Nuestro barrio tenía -y sigue teniendo- lo que hoy denominaríamos grandes ”zonas verdes”, es decir, contaba con amplios espacios vírgenes de vegetación que, por la gran pendiente de la colina, no habían sido tocados por la obra realizada en la construcción de las viviendas.
En uno de
ellos se ubicaba un pequeño bosquecillo compuesto por arbustos, zarzas y una
serie de árboles menores de porte, que constituían lo que la chavalería del
lugar denominábamos “el Cuerno” debido
a la forma curva que tenía.
Todos
los veranos, llegadas las vacaciones escolares, nuestras incursiones en el
Cuerno eran casi cotidianas.

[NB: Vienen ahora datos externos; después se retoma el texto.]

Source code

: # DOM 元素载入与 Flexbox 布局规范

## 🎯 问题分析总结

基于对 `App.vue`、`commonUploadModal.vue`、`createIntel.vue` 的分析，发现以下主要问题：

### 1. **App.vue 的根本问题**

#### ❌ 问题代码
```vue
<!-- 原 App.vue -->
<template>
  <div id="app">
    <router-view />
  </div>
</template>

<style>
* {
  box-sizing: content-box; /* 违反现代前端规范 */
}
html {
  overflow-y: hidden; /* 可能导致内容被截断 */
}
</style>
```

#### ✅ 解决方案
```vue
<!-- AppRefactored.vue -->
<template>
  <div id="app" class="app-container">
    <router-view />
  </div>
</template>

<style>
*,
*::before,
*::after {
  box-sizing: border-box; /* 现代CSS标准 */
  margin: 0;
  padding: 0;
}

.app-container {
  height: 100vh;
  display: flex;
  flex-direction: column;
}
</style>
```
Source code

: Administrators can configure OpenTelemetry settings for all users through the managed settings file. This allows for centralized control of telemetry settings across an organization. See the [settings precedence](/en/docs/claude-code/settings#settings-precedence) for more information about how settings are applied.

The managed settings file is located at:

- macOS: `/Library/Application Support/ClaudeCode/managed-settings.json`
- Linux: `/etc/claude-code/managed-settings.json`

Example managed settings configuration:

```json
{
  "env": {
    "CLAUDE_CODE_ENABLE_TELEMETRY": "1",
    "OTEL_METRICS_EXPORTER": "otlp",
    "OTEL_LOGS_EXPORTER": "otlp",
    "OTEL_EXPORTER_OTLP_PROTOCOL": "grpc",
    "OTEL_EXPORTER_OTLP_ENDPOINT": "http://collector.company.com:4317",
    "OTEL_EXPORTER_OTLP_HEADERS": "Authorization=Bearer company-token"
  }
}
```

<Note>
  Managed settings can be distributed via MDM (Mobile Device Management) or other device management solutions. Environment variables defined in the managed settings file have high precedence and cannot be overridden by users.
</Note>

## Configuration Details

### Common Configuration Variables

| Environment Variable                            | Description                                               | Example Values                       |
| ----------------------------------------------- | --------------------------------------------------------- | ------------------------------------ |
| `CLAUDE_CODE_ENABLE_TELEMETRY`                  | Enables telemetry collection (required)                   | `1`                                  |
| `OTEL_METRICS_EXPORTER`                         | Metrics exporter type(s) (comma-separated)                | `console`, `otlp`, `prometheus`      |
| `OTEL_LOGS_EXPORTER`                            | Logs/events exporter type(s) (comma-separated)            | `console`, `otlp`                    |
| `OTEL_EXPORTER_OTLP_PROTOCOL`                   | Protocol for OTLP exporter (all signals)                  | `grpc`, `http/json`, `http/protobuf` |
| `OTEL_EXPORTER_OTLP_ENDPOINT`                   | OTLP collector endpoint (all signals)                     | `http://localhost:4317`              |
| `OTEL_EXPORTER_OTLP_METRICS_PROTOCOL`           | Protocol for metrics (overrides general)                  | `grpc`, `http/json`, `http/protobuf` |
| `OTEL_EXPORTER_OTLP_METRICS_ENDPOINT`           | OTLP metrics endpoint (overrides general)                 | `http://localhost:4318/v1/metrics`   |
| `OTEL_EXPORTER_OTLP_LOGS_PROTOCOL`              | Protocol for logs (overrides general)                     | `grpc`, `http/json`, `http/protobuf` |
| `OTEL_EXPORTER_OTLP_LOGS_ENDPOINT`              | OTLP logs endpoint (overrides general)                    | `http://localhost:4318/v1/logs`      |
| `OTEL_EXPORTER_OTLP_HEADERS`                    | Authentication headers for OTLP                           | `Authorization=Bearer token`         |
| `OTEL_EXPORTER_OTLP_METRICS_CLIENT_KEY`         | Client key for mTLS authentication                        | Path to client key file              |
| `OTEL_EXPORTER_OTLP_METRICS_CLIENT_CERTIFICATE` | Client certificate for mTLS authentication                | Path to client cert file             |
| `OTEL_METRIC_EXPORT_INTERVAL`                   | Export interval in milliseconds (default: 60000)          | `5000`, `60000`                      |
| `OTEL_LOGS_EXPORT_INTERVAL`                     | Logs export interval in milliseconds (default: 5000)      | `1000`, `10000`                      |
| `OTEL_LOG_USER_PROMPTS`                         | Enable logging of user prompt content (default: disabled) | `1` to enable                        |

Qué mejor espacio que un bosque para disfrutar, vivir
aventuras y para construir chabolas que nos servían de entretenimiento y
refugio de las inclemencias del tiempo, tanto para darnos sombra como para
resguardarnos de las lluvias veraniegas ocasionales.
El
hacer una chabola era algo en lo que los chavales ocupábamos mucho tiempo,
siempre tratando de hacerlas lo más resistentes e impermeables posible. Allí
dentro nos sentíamos a gusto y a salvo de las miradas de familias que nos
controlasen. En ellas nos iniciamos en actividades que tenían para nosotros un
toque de adultos: fumar los primeros cigarrillos, mirar revistas sexis, hacer
fogatas… Y es precisamente esta última actividad la que hoy traigo a colación.
Uno de
aquellos veranos de chabolas en el Cuerno (no podría precisar la fecha, 1963-64-65
tal vez) tuvimos un incidente con las fogatillas que solíamos hacer de vez en
cuando. El fuego se nos fue de las manos y, aunque hicimos todo lo posible por
apagarlo, se propagó de manera rápida ladera arriba por prácticamente todo el
bosque. Tuvimos que salir corriendo pero no nos pasó nada. ¡Quemamos nuestro
bosque!
Menos
mal que la vegetación se recuperó enseguida y para el siguiente verano
los chavales del barrio volvíamos a construir chabolas en nuestro querido Cuerno.